"Oh! it's so-o good to have you again, Tommy," she declared.

Then she told him swiftly all that had happened. Tom was mighty glad to get his sister back, but he was vastly worried about her chum.

"That's what I feared. I had a feeling that you girls had fallen into the hands of those Gypsies. Those men in the old house were two of them——"

"I know it. We saw them at the encampment."

"But if Ruth is still with them," Tom said, "Peck will get her. He said he knew how to handle Gyps. He's been used to them all his life. And this tribe often come through this region, he told me."

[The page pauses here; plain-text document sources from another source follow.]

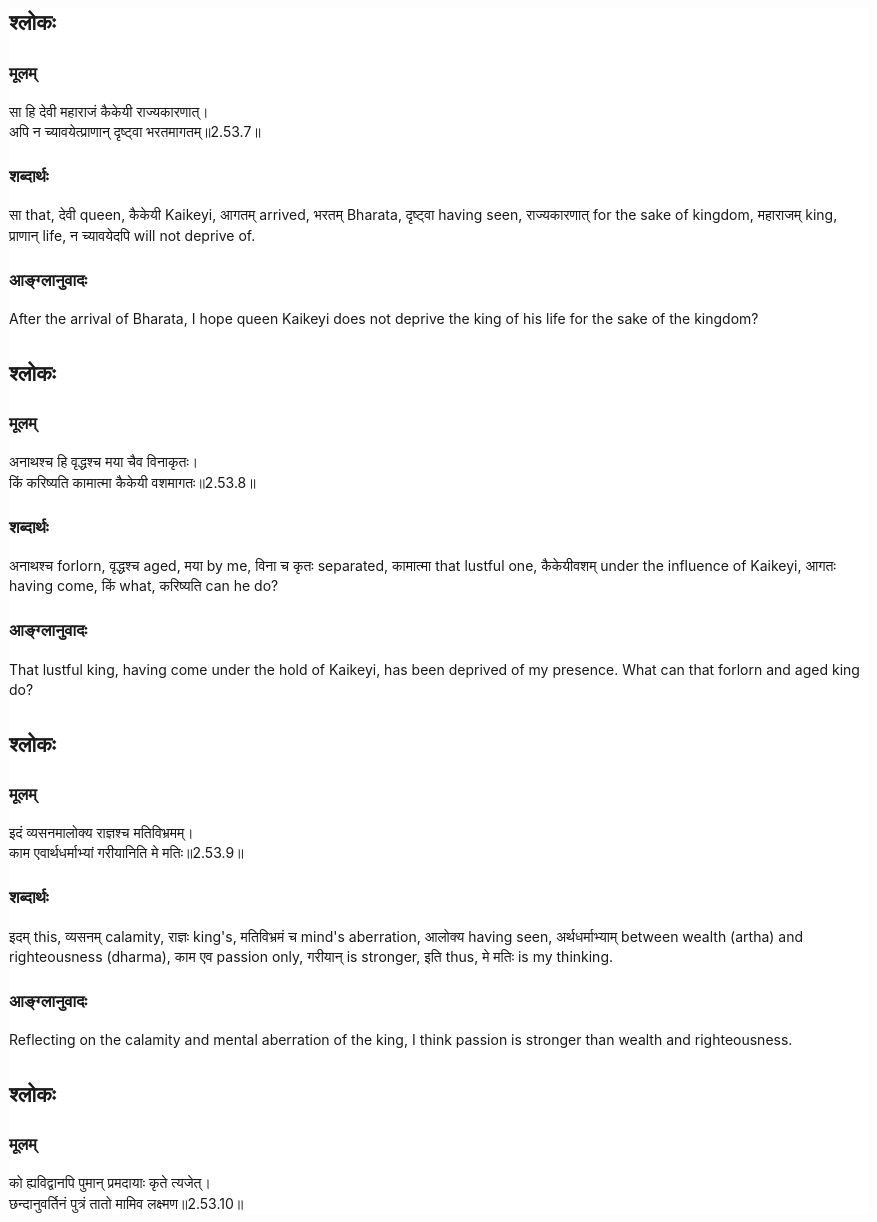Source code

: 

## श्लोकः
### मूलम्
सा हि देवी महाराजं कैकेयी राज्यकारणात्।  
अपि न च्यावयेत्प्राणान् दृष्ट्वा भरतमागतम्॥2.53.7॥

### शब्दार्थः
सा that, देवी queen, कैकेयी Kaikeyi, आगतम् arrived, भरतम् Bharata, दृष्ट्वा having seen, राज्यकारणात् for the sake of kingdom, महाराजम् king, प्राणान् life, न च्यावयेदपि will not deprive  of.

### आङ्ग्लानुवादः
After the arrival of Bharata, I hope queen Kaikeyi does not deprive the king of his life for the sake of the kingdom?



## श्लोकः
### मूलम्
अनाथश्च हि वृद्धश्च मया चैव विनाकृतः।  
किं करिष्यति कामात्मा कैकेयी वशमागतः॥2.53.8॥

### शब्दार्थः
अनाथश्च forlorn, वृद्धश्च aged, मया by me, विना च कृतः separated, कामात्मा that lustful one, कैकेयीवशम् under the influence of Kaikeyi, आगतः having come, किं what, करिष्यति can he   do?

### आङ्ग्लानुवादः
That lustful king, having come under the hold of Kaikeyi, has been deprived of my presence. What can that forlorn and aged king do?



## श्लोकः
### मूलम्
इदं व्यसनमालोक्य राज्ञश्च मतिविभ्रमम्।  
काम एवार्थधर्माभ्यां गरीयानिति मे मतिः॥2.53.9॥

### शब्दार्थः
इदम् this, व्यसनम् calamity, राज्ञः king's, मतिविभ्रमं च mind's aberration, आलोक्य having seen, अर्थधर्माभ्याम् between wealth (artha) and righteousness (dharma), काम एव passion only, गरीयान् is stronger, इति thus, मे मतिः is my thinking.

### आङ्ग्लानुवादः
Reflecting on the calamity and mental aberration of the king, I think passion is stronger than wealth and righteousness.



## श्लोकः
### मूलम्
को ह्यविद्वानपि पुमान् प्रमदायाः कृते त्यजेत्।  
छन्दानुवर्तिनं पुत्रं तातो मामिव लक्ष्मण॥2.53.10॥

"Who is Mr. Peck?" asked Helen, puzzled.

Tom told her of his adventures on the previous night. After returning to the spot where the auto had been stalled earlier in the evening, Tom and the constable had searched with the lanterns all about the place, and had followed the footsteps of the girls and the strange woman to the lower road.

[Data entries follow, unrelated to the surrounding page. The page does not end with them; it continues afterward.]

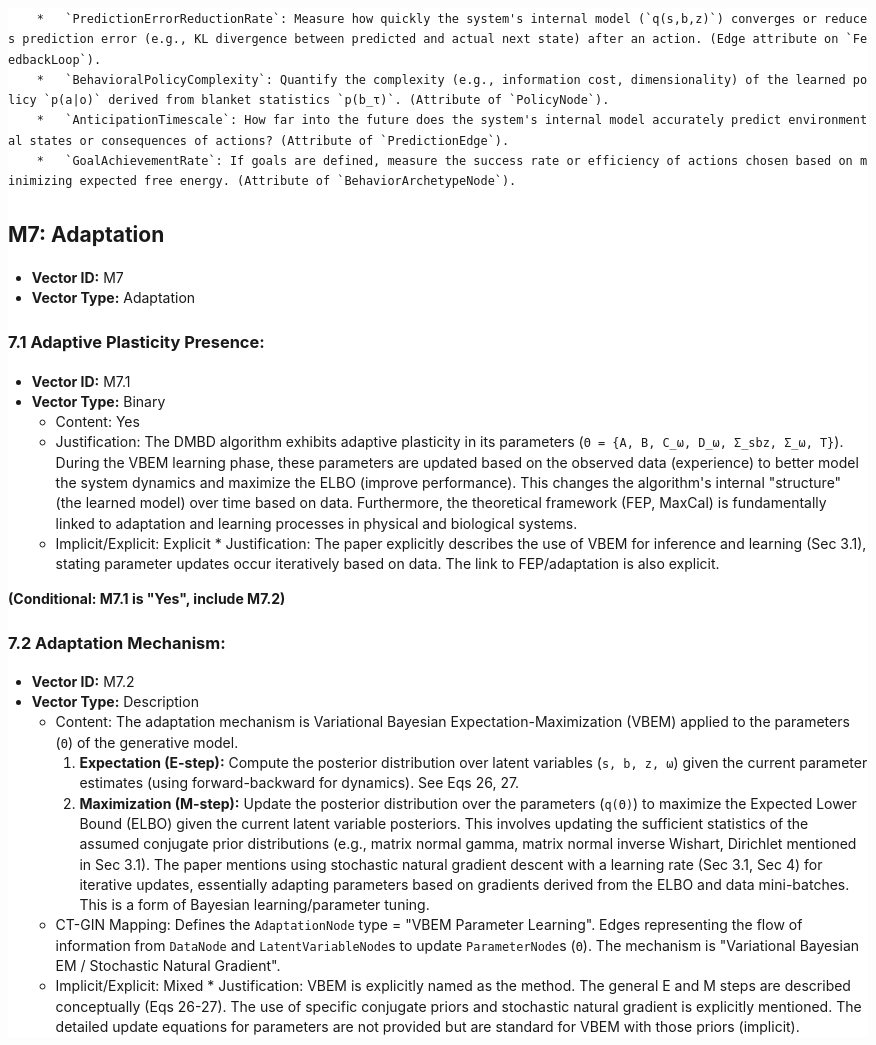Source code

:         *   `PredictionErrorReductionRate`: Measure how quickly the system's internal model (`q(s,b,z)`) converges or reduces prediction error (e.g., KL divergence between predicted and actual next state) after an action. (Edge attribute on `FeedbackLoop`).
        *   `BehavioralPolicyComplexity`: Quantify the complexity (e.g., information cost, dimensionality) of the learned policy `p(a|o)` derived from blanket statistics `p(b_τ)`. (Attribute of `PolicyNode`).
        *   `AnticipationTimescale`: How far into the future does the system's internal model accurately predict environmental states or consequences of actions? (Attribute of `PredictionEdge`).
        *   `GoalAchievementRate`: If goals are defined, measure the success rate or efficiency of actions chosen based on minimizing expected free energy. (Attribute of `BehaviorArchetypeNode`).

## M7: Adaptation
*   **Vector ID:** M7
*   **Vector Type:** Adaptation

### **7.1 Adaptive Plasticity Presence:**

*   **Vector ID:** M7.1
*   **Vector Type:** Binary
    *   Content: Yes
    *   Justification: The DMBD algorithm exhibits adaptive plasticity in its parameters (`Θ = {A, B, C_ω, D_ω, Σ_sbz, Σ_ω, T}`). During the VBEM learning phase, these parameters are updated based on the observed data (experience) to better model the system dynamics and maximize the ELBO (improve performance). This changes the algorithm's internal "structure" (the learned model) over time based on data. Furthermore, the theoretical framework (FEP, MaxCal) is fundamentally linked to adaptation and learning processes in physical and biological systems.
    *    Implicit/Explicit: Explicit
        * Justification: The paper explicitly describes the use of VBEM for inference and learning (Sec 3.1), stating parameter updates occur iteratively based on data. The link to FEP/adaptation is also explicit.

**(Conditional: M7.1 is "Yes", include M7.2)**

### **7.2 Adaptation Mechanism:**

*   **Vector ID:** M7.2
*   **Vector Type:** Description
    *   Content: The adaptation mechanism is Variational Bayesian Expectation-Maximization (VBEM) applied to the parameters (`Θ`) of the generative model.
        1.  **Expectation (E-step):** Compute the posterior distribution over latent variables (`s, b, z, ω`) given the current parameter estimates (using forward-backward for dynamics). See Eqs 26, 27.
        2.  **Maximization (M-step):** Update the posterior distribution over the parameters (`q(Θ)`) to maximize the Expected Lower Bound (ELBO) given the current latent variable posteriors. This involves updating the sufficient statistics of the assumed conjugate prior distributions (e.g., matrix normal gamma, matrix normal inverse Wishart, Dirichlet mentioned in Sec 3.1). The paper mentions using stochastic natural gradient descent with a learning rate (Sec 3.1, Sec 4) for iterative updates, essentially adapting parameters based on gradients derived from the ELBO and data mini-batches. This is a form of Bayesian learning/parameter tuning.
    *   CT-GIN Mapping: Defines the `AdaptationNode` type = "VBEM Parameter Learning". Edges representing the flow of information from `DataNode` and `LatentVariableNode`s to update `ParameterNode`s (`Θ`). The mechanism is "Variational Bayesian EM / Stochastic Natural Gradient".
    *    Implicit/Explicit: Mixed
        *  Justification: VBEM is explicitly named as the method. The general E and M steps are described conceptually (Eqs 26-27). The use of specific conjugate priors and stochastic natural gradient is explicitly mentioned. The detailed update equations for parameters are not provided but are standard for VBEM with those priors (implicit).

"I had no idea then that the wagon you had evidently gotten into was a Gypsy cart," pursued Tom. "We saw you'd gone on toward Severn Corners, however, and we went back. But you come along with me, now, Helen, and we'll return to that very place. I expect Uncle Ike will be waiting for us. I telephoned him before daylight this morning—and it's now ten o'clock. The car is right back here on the road."

"Oh! I am so glad!"

"Yes. Soon after breakfast Peck and I separated! I came this way in the car, hoping to find some trace of you. Peck made inquiries and said he'd follow the Gyps. Ruth will be taken away from them," declared Tom, with conviction. "That big smith isn't afraid of anybody."